Romney has repeatedly defended the mandate, including calling it the "ultimate conservative plan."
Despite his longstanding support for the mandate, now Romney's running away from it as fast as he can:
Romney’s spokesman Eric Fehrnstrom lauded Hudson’s ruling yesterday, repeating Romney’s argument that states should have the power to control their own health-care systems, not federal officials.
“The ruling supports Mitt Romney’s view that Obamacare is an unconstitutional power grab by Washington.

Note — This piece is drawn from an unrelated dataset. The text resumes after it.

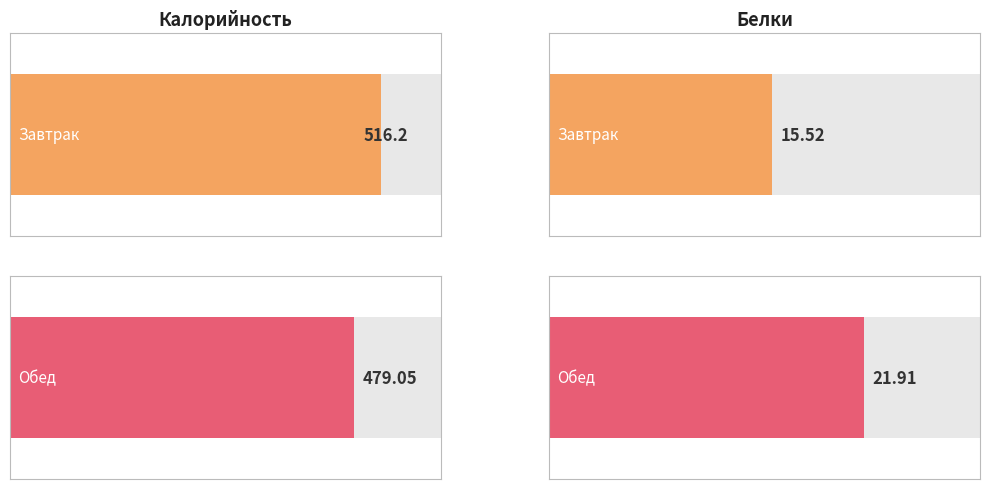

What is the difference between the maximum and minimum values in the Калорийность series?

37.2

We should repeal the law and return to the states the power to determine their own health-care solutions,” said Fehrnstrom in a statement.

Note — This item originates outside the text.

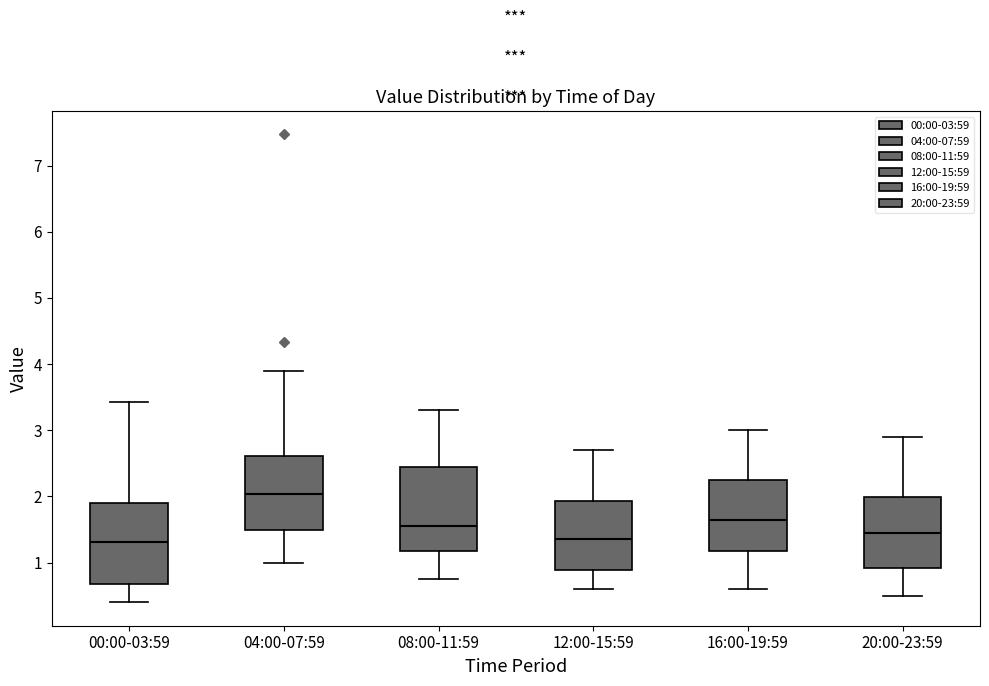

Where is the upper edge of the box for 12:00-15:59 on the y-axis? The values are not printed on the chart, so give them approximately, as read against the axis.

1.9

Uh, so when Romney signed a mandate into law in Massachusetts, it was "the ultimate conservative plan," but when Barack Obama took that idea and deployed at at the national level it became "an unconstitutional power grab." M'kay. I guess some conservatives might be swayed by Romney's attempt to turn this into a state's rights issue, but that seems like a pretty flagrant case of hair-splitting. The bottom-line is that until it became politically inconvenient, Romney was a big booster of individual mandates. Now that the political winds have turned, he thinks they are the worst thing ever.
If we learned nothing else from the 2010 GOP primary season, it's that Romney-style political maneuvering doesn't play with the Republican electorate. So while polls may say that Mitt Romney would be the GOP's best candidate against Barack Obama, I'd bet everything I have that he won't end up being the nominee.